* [Given data]
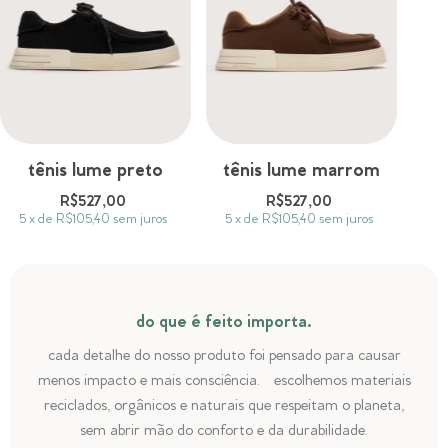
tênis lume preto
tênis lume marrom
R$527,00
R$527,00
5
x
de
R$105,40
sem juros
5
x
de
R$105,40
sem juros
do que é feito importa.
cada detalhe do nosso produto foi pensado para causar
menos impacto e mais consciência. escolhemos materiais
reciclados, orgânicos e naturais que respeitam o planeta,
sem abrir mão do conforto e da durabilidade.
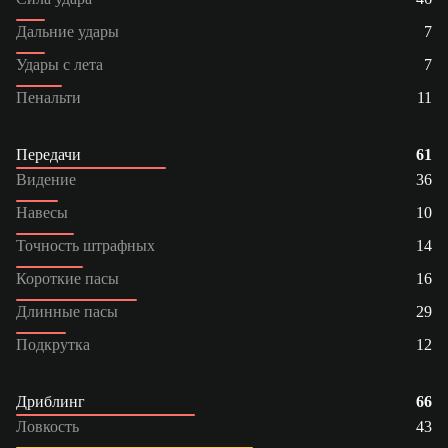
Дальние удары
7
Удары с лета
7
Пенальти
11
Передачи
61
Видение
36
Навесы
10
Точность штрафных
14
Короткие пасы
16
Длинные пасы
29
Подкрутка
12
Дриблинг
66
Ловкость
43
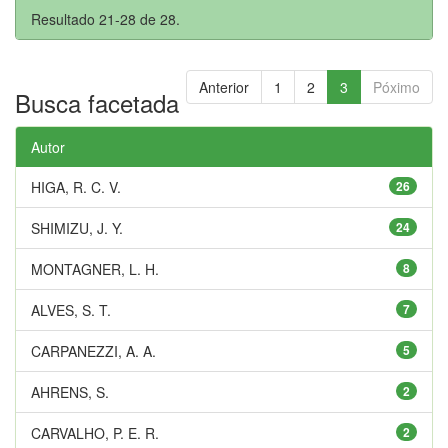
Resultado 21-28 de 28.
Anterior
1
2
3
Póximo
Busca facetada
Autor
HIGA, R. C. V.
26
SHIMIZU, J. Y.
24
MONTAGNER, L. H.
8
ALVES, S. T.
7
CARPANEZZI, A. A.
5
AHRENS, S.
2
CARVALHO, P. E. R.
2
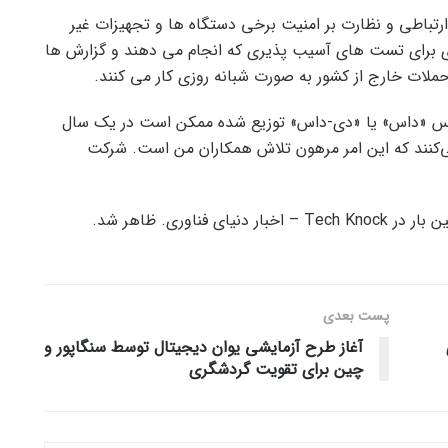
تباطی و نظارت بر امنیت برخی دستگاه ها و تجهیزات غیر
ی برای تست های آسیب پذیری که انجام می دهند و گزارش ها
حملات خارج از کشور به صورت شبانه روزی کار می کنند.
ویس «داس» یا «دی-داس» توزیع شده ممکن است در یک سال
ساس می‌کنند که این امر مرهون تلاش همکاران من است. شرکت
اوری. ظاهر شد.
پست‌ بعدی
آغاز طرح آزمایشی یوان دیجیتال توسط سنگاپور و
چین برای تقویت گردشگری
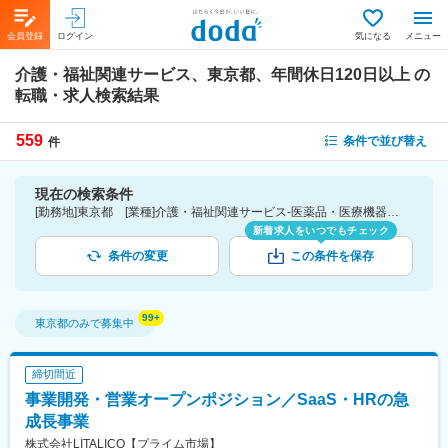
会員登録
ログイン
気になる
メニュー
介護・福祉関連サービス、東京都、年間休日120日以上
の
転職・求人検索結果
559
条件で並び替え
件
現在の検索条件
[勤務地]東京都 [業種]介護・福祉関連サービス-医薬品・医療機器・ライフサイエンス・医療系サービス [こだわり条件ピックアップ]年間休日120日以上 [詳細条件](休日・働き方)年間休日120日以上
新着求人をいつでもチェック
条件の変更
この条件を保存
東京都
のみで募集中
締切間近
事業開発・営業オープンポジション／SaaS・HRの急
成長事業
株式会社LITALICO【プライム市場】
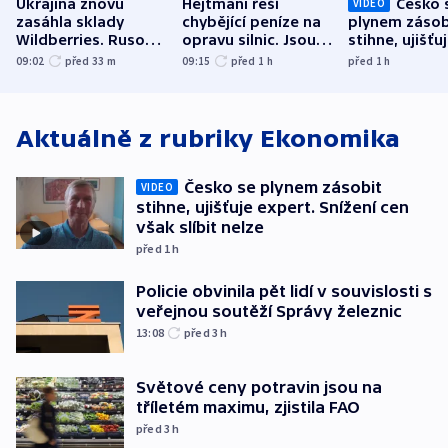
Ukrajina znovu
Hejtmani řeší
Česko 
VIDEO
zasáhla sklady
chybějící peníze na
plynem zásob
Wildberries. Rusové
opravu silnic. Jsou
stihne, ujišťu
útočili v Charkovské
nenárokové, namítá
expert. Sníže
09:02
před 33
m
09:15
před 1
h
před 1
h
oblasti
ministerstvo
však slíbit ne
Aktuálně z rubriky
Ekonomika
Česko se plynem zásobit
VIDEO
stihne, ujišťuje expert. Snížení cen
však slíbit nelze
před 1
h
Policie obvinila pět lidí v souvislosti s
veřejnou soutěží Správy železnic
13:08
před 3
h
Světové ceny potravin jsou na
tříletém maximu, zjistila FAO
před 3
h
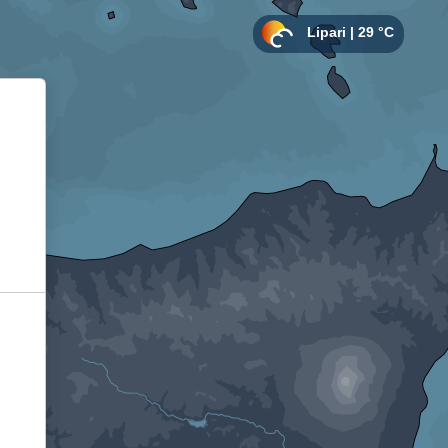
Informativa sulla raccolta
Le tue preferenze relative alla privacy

* [What the exercise asks]
Change every occurrence of "sem juros" in the rows above to "sem acréscimo", keeping everything else the same. Omit the pictures from your answer.

* [Exercise solution]
tênis lume preto
tênis lume marrom
R$527,00
R$527,00
5
x
de
R$105,40
sem acréscimo
5
x
de
R$105,40
sem acréscimo
do que é feito importa.
cada detalhe do nosso produto foi pensado para causar
menos impacto e mais consciência. escolhemos materiais
reciclados, orgânicos e naturais que respeitam o planeta,
sem abrir mão do conforto e da durabilidade.
Дальние удары
7
Удары с лета
7
Пенальти
11
Передачи
61
Видение
36
Навесы
10
Точность штрафных
14
Короткие пасы
16
Длинные пасы
29
Подкрутка
12
Дриблинг
66
Ловкость
43
Resultado 21-28 de 28.
Anterior
1
2
3
Póximo
Busca facetada
Autor
HIGA, R. C. V.
26
SHIMIZU, J. Y.
24
MONTAGNER, L. H.
8
ALVES, S. T.
7
CARPANEZZI, A. A.
5
AHRENS, S.
2
CARVALHO, P. E. R.
2
تباطی و نظارت بر امنیت برخی دستگاه ها و تجهیزات غیر
ی برای تست های آسیب پذیری که انجام می دهند و گزارش ها
حملات خارج از کشور به صورت شبانه روزی کار می کنند.
ویس «داس» یا «دی-داس» توزیع شده ممکن است در یک سال
ساس می‌کنند که این امر مرهون تلاش همکاران من است. شرکت
اوری. ظاهر شد.
پست‌ بعدی
آغاز طرح آزمایشی یوان دیجیتال توسط سنگاپور و
چین برای تقویت گردشگری
会員登録
ログイン
気になる
メニュー
介護・福祉関連サービス、東京都、年間休日120日以上
の
転職・求人検索結果
559
条件で並び替え
件
現在の検索条件
[勤務地]東京都 [業種]介護・福祉関連サービス-医薬品・医療機器・ライフサイエンス・医療系サービス [こだわり条件ピックアップ]年間休日120日以上 [詳細条件](休日・働き方)年間休日120日以上
新着求人をいつでもチェック
条件の変更
この条件を保存
東京都
のみで募集中
締切間近
事業開発・営業オープンポジション／SaaS・HRの急
成長事業
株式会社LITALICO【プライム市場】
Ukrajina znovu
Hejtmani řeší
Česko 
VIDEO
zasáhla sklady
chybějící peníze na
plynem zásob
Wildberries. Rusové
opravu silnic. Jsou
stihne, ujišťu
útočili v Charkovské
nenárokové, namítá
expert. Sníže
09:02
před 33
m
09:15
před 1
h
před 1
h
oblasti
ministerstvo
však slíbit ne
Aktuálně z rubriky
Ekonomika
Česko se plynem zásobit
VIDEO
stihne, ujišťuje expert. Snížení cen
však slíbit nelze
před 1
h
Policie obvinila pět lidí v souvislosti s
veřejnou soutěží Správy železnic
13:08
před 3
h
Světové ceny potravin jsou na
tříletém maximu, zjistila FAO
před 3
h
Informativa sulla raccolta
Le tue preferenze relative alla privacy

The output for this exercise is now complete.